Last year, Audi announced it would be bringing a suite of driver assist technologies, “Traffic Jam Pilot,” to the United States, but it would be difficult to get that approved through U.S. auto regulations. it turns out, it was too much for Audi, which has bailed.
The news comes to us from transportation reporter Eric Paul Dennis, from the Center for Automotive Research’s Management Briefing Seminar going on today:
I reached out to Audi, which happily clarified that this was a bit of an oversimplification, and that infrastructure and “customer training” were also factored into the decision:
We have chosen to focus on introducing it in Germany first as the U.S. represents more differences in federal and state regulations, infrastructure as well as potentially customer training. We are mindful of these differences and feel it is not a decision to be taken lightly and we certainly look to do this with safety a first priority. So we will continue to look to bring the functionality when we feel the market is ready and will focus on Germany at this time.
Traffic Jam Pilot is not a fully-autonomous system, but a driver-assist system that’s supposed to be a step up from what you can get from Tesla today. Audi has been calling this Level 3 to Tesla’s Level 2. Well, here’s how Audi described its own it’s-not-Autopilot driver assist system when it was new:
The traffic jam pilot manages starting, accelerating, steering and braking. The driver no longer needs to monitor the car permanently. They can take their hands off the steering wheel permanently and, depending on the national laws, focus on a different activity that is supported by the car, such as watching the on-board TV.
Again, this is not full autonomy, but if it did what Audi says it will, this would be a big step up from, say, Cadillac’s Super Cruise or Tesla’s Autopilot. I will point out that this is maybe not something we wanted in the first place, as we pointed out last year:
Dubbed the Traffic Jam Pilot, the automaker confidently says it will allow drivers to “focus on a different activity that is supported by the car, such as watching the on-board TV”—so long as they pay some attention to the road. This probably isn’t a good idea for the public.

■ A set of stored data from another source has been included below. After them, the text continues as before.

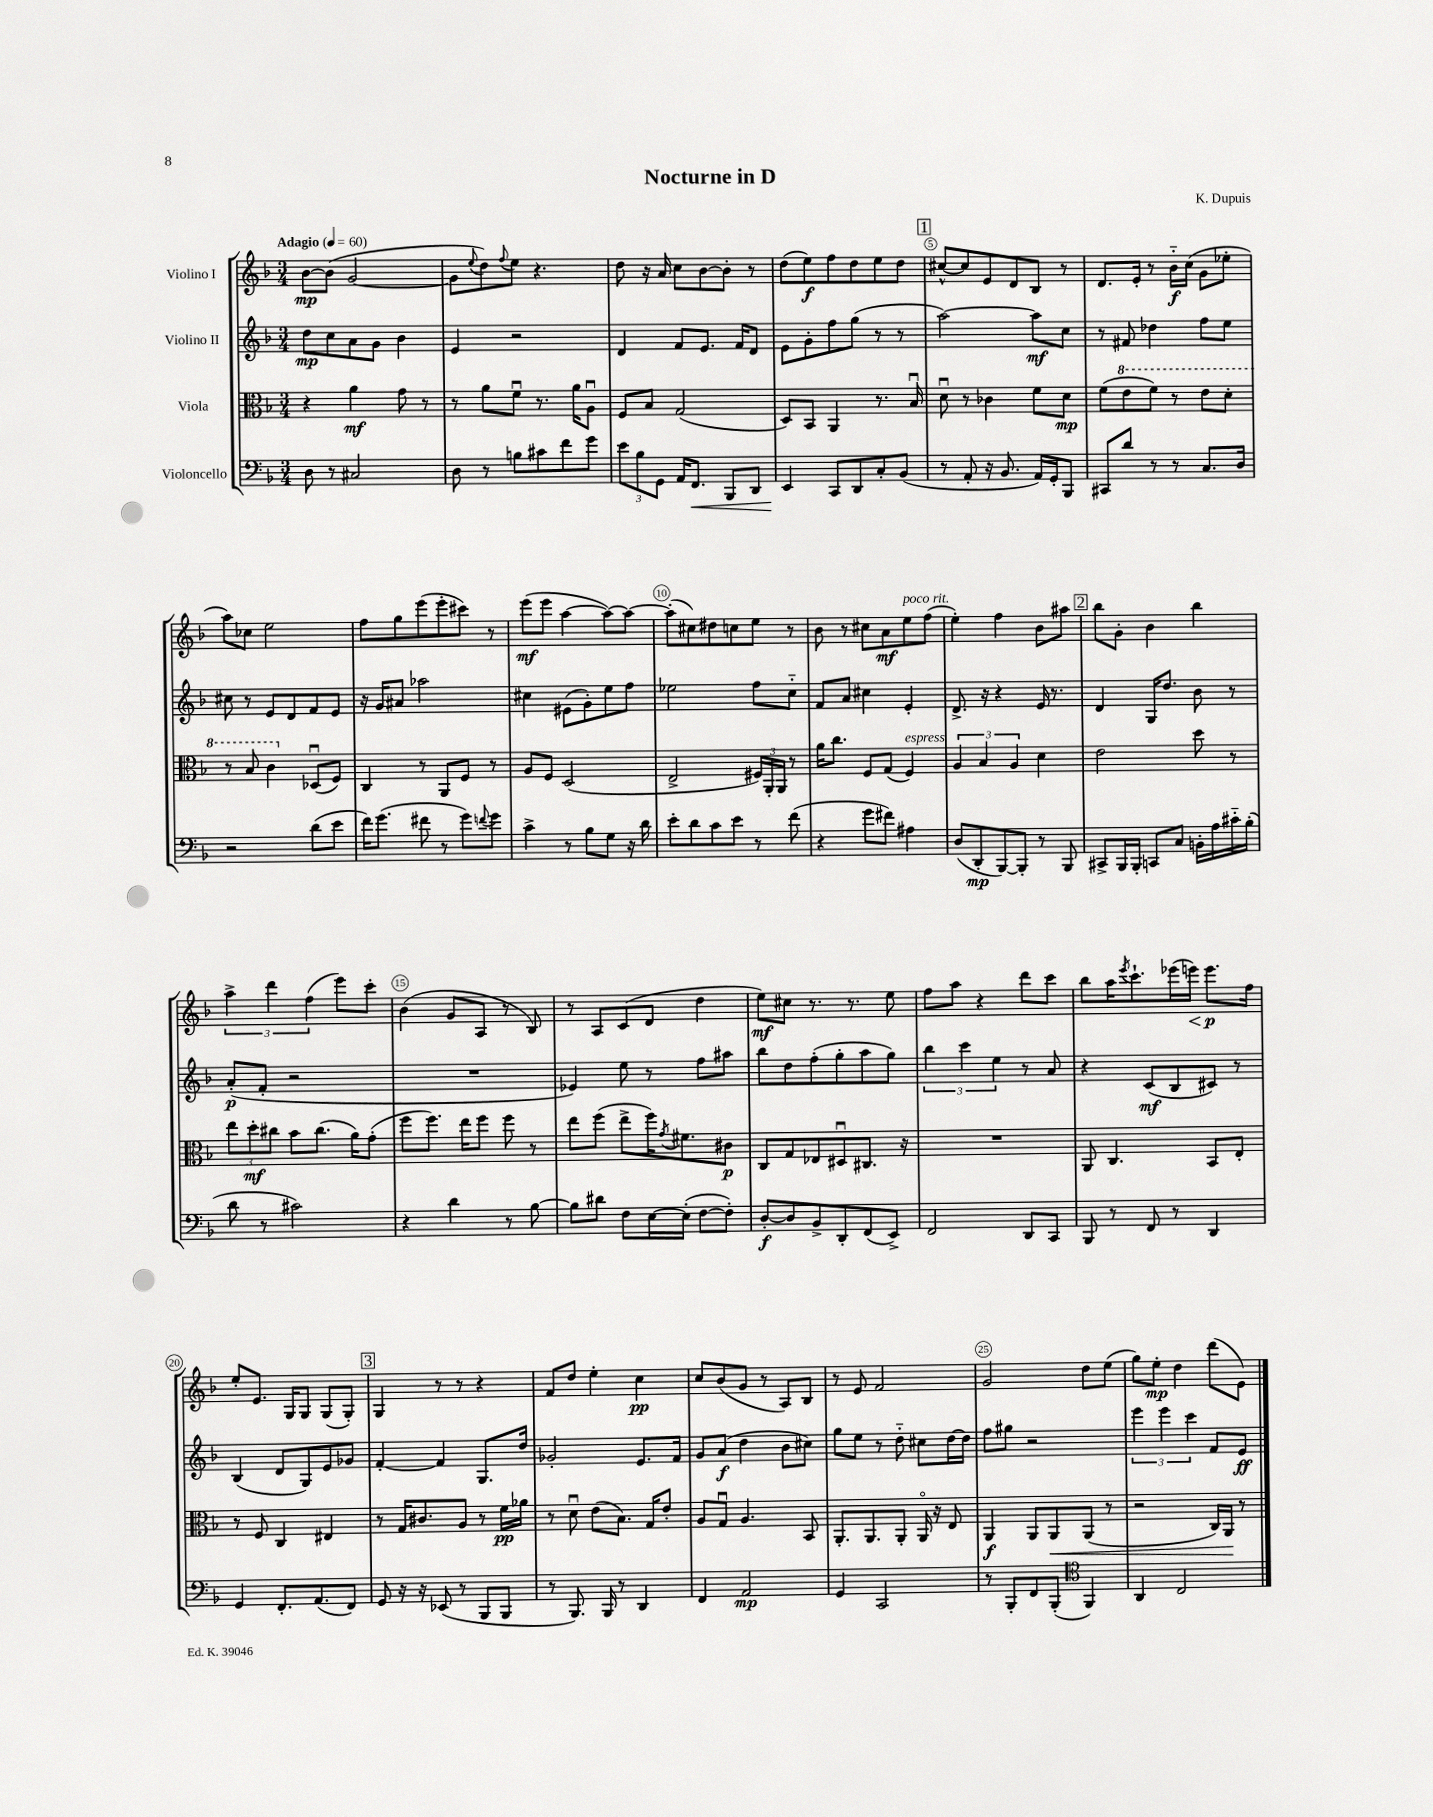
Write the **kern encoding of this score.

**kern	**kern	**kern	**kern
*staff4	*staff3	*staff2	*staff1
*clefF4	*clefC3	*clefG2	*clefG2
*k[b-]	*k[b-]	*k[b-]	*k[b-]
*M3/4	*M3/4	*M3/4	*M3/4
*MM60	*MM60	*MM60	*MM60
8D\	4r	8dd\L	[8b-\L
8r	.	8cc\	(8b-\]J
2C#/	4a\	8a\	[2g/
.	.	8g\J	.
.	8g\	4b-\	.
.	8r	.	.
=	=	=	=
8D\	8r	4e/	8g\]L
.	.	.	8qqee/
8r	8a\L	.	8dd\)
.	.	.	8qqff/
8B\L	8fu\J	2r	8ee\J
8c#\	8.r	.	4.r
8f\	.	.	.
.	16a\LK	.	.
8g\J	8Au\J	.	.
=	=	=	=
12e\L	8F/L	4d/	8dd\
12B-\	.	.	.
.	8B-/J	.	16r
12GG\J	.	.	.
.	.	.	16a/
16AA/LK	(2G/	8f/L	8cc\L
8.FF/J	.	.	.
.	.	8.e/J	[8b-\
8BBB-/L	.	.	8b-'\]J
.	.	16f/LK	.
8DD/J	.	8d/J	8r
=	=	=	=
4EE/	8D/L)	8e\L	(8dd\L
.	8BB-/J	8g'\	8ee\)
8CC/L	4AA/	8ff\	8ff\
8DD/	.	(8gg\J	8dd\
8C'/	8.r	8r	8ee\
(8BB-/J	.	8r	8dd\J
.	16B-u/	.	.
=	=	=	=
8r	8du\	[2aa\)	[8cc#^^/L
8AA'/	8r	.	8cc#/]
16r	4c-\	.	8e/
8.BB-/	.	.	.
.	.	.	8d/
16AA/LL)	8f\L	8aa\]L	8B-/J
16GG'/J	.	.	.
8BBB-/J	8d\J	8cc\J	8r
=	=	=	=
8CC#/L	(8f\L	8r	8.d/L
8d/J	8ee\	8f#/	.
.	.	.	16e'/Jk
8r	8ff\J)	4dd-\	8r
8r	8r	.	16b-'~\LL
.	.	.	(16cc\JJ
8.C/L	8ee\L	8ff\L	8g\L
.	8dd'\J	8ee\J	8ee-'\J
16D/Jk	.	.	.
=	=	=	=
2r	8r	8cc#\	8aa\L)
.	8b-/	8r	8cc-\J
.	4cc\	8e/L	2ee\
.	.	8d/	.
(8d\L	(8D-u/L	8f/	.
8e\J	8F/J)	8e/J	.
=	=	=	=
16f\LK)	4C/	16r	8ff\L
(8.g\J	.	16g/LK	.
.	.	8a#/J	8gg\
8f#\	8r	2aa-\	(8eee\
8r	8AA/L	.	8eee'\
8g\L)	8F/J	.	8ccc#\J)
8qqf/	.	.	.
8g\J	8r	.	8r
=	=	=	=
4c^\	8A/L	4cc#\	(8eee\L
.	8F/J	.	8eee\J
8r	(2D/	(8e#\L	[4aa\
8B-\L	.	8g'\)	.
8G\J	.	8ee\	8aa\_L)
16r	.	8ff\J	8aa\_J
16d\	.	.	.
=	=	=	=
8e'\L	2E^/	2ee-\	(8aa'\]L
8d\	.	.	8cc#\)
8c\	.	.	8dd#\
8e\J	.	.	8cc\
8r	24F#/LL)	8ff\L	8ee\J
.	24AA'/	.	.
.	24AA/JJ	.	.
(8f\	8r	8cc'~\J	8r
=	=	=	=
4r	16a\LK	8f/L	8b-\
.	8.cc\J	.	.
.	.	8a/J	8r
8g\L	8F/L	4cc#\	8cc#\L
8f#\J)	(8G/J	.	8a\
4A#\	4F/)	4e'/	8ee\
.	.	.	(8ff\J
=	=	=	=
(8D/L	6A/	8.d^/	4ee'\)
8DD'/	.	.	.
.	6B-/	.	.
.	.	16r	.
[8BBB-/)	.	4r	4ff\
.	6A/	.	.
8BBB-'/]J	.	.	.
8r	4d\	16e/	8b-\L
.	.	8.r	.
8BBB-/	.	.	8aa#\J
=	=	=	=
8CC#^/L	2e\	4d/	8bb-\L
16BBB-/L	.	.	8g'\J
16BBB-'/JJ	.	.	.
8CC/L	.	16G/LK	4b-\
.	.	8.dd/J	.
8C/J	.	.	.
16BB'\LL	8dd\	8b-\	4bb-\
16A\	.	.	.
16c#'~\	8r	8r	.
(16B-'\JJ	.	.	.
=	=	=	=
8d\	12ee\L	(8a'/L	6aa^\
.	12dd'\	.	.
8r	.	8f'/J	.
.	12cc#\J	.	6ddd\
2c#\)	8b-\L	2r	.
.	.	.	(6ff\
.	(8.cc#\J	.	.
.	.	.	8eee\L)
.	16a\LK)	.	.
.	(8g'\J	.	8ccc'\J
=	=	=	=
4r	8ff\L	2.r	(4b-\
.	8.ff\J)	.	.
4d\	.	.	8g/L
.	16ee\LK	.	.
.	8ff\J	.	8A/J
8r	8ff\	.	8r
[8B-\	8r	.	8B-/)
=	=	=	=
8B-\]L	8ee\L	4e-/)	8r
8d#\J	(8ff\J	.	8A/L
8F\L	8ee^\L	8ee\	(8c/
[16E\L	16ff\K)	8r	8d/J
.	8qg/	.	.
(16E'\]JJ	8.f#\	.	.
[8F\L	.	8ff\L	4dd\
8F'\]J)	8c#\J	8aa#\J	.
=	=	=	=
[8D'/L	8C/L	8bb-\L	8ee\L)
8D/]	8G/	8dd\	8cc#\J
8BB-^/	8E-/	(8ff'\	8.r
8DD'/	8D#u/	8gg'\	.
.	.	.	8.r
(8FF/	8.C#/J	8aa\	.
8EE^/J)	.	8gg\J)	8ee\
.	16r	.	.
=	=	=	=
2FF/	2.r	6bb-\	8ff\L
.	.	.	8aa\J
.	.	6ccc\	.
.	.	.	4r
.	.	6ee\	.
8DD/L	.	8r	8ddd\L
8CC/J	.	8a/	8ccc\J
=	=	=	=
8BBB-/	8AA/	4r	8bb-\L
8r	4.C/	.	16aa\K
.	.	.	8qeee/
.	.	.	8.ccc`\
8FF/	.	(8c/L	.
8r	.	8B-/	(16eee-\L
.	.	.	16eee\JJ)
4DD/	8BB-/L	8c#/J)	8.eee\L
.	8E'/J	8r	.
.	.	.	16ff\Jk
=	=	=	=
4GG/	8r	(4B-/	8ee'/L
.	8F/	.	8.e/J
8.FF'/L	4C/	8d/L	.
.	.	.	16G/LK
.	.	8G/)	8G/J
(8.AA/	.	.	.
.	4E#/	8e/	(8G/L
8FF/J)	.	8g-/J	8G'/J)
=	=	=	=
8GG/	8r	[4f'/	4G/
16r	16G/LK	.	.
16r	8.c#/	.	.
(8EE-/	.	4f/]	8r
8r	8A/J	.	8r
8BBB-/L	8r	8.G/L	4r
8BBB-/J	16f\LL	.	.
.	16a-\JJ	16dd/Jk	.
=	=	=	=
8r	8r	2g-'/	8f/L
8.BBB-/)	8du\	.	8dd/J
.	(8e\L	.	4ee'\
16BBB-/	.	.	.
8r	8.B-\J)	.	.
4DD/	.	8.e/L	4cc\
.	16G/LK	.	.
.	8e'/J	.	.
.	.	16f/Jk	.
=	=	=	=
4FF/	8A/L	8g/L	8cc/L
.	8Gu/J	(8a/J	(8b-/
2AA/	4.A/	4dd\	8g/J
.	.	.	8r
.	.	8b-\L	8A/L)
.	8BB-/	8cc#\J)	8B-/J
=	=	=	=
4GG/	8.AA'/L	8gg\L	8r
.	.	8ee\J	8e/
.	8.AA/	.	.
2CC/	.	8r	2f/
.	8AA'/J	8dd'~\	.
.	16AAo/	8cc#\L	.
.	16r	.	.
.	8E/	[16dd\L	.
.	.	16dd\]JJ	.
=	=	=	=
8r	4AA/	8ff\L	2g/
8BBB-'/L	.	8gg#\J	.
8FF/	8AA/L	2r	.
(8BBB-'/J	8AA/	.	.
*clefC4	*	*	*
4FF/)	(8AA/J	.	8dd\L
.	8r	.	(8ee\J
=	=	=	=
4AA/	2r	6eee\	8gg\L)
.	.	.	8ee'\J
.	.	6eee\	.
2C/	.	.	4dd\
.	.	6ccc\	.
.	16C/LL)	8f/L	(8ddd\L
.	16AA/JJ	.	.
.	8r	8e/J	8e\J)
==	==	==	==
*-	*-	*-	*-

That we’re not getting this tech is a real bummer but not necessarily a huge surprise. Audi said that it wasn’t quite ready to get this over here last year, and it didn’t know when that would happen, as we wrote about a year ago when Audi said that this tech would come to the States:
Audi also couched that a lot will need to happen before Traffic Jam Pilot becomes available to consumers:
The introduction of the Audi AI traffic jam pilot means the statutory framework will need to be clarified in each individual market, along with the country-specific definition of the application and testing of the system...In addition, a range of approval procedures and their corresponding timescales will need to be observed worldwide. Audi will therefore be adopting a step-by-step approach to the introduction of the traffic jam pilot in production models.
So this may be a while.
This isn’t the only Audi tech that’s not permitted in the United States. Over in Europe you can get much fancier headlights with automatically-dipping high beams for oncoming traffic that, thanks to some poor regulatory wording from half a century ago, is not legal over here.
As it is, Audi drivers will have to rely purely on their own impeccable driving skill to get around safely and securely for the foreseeable future.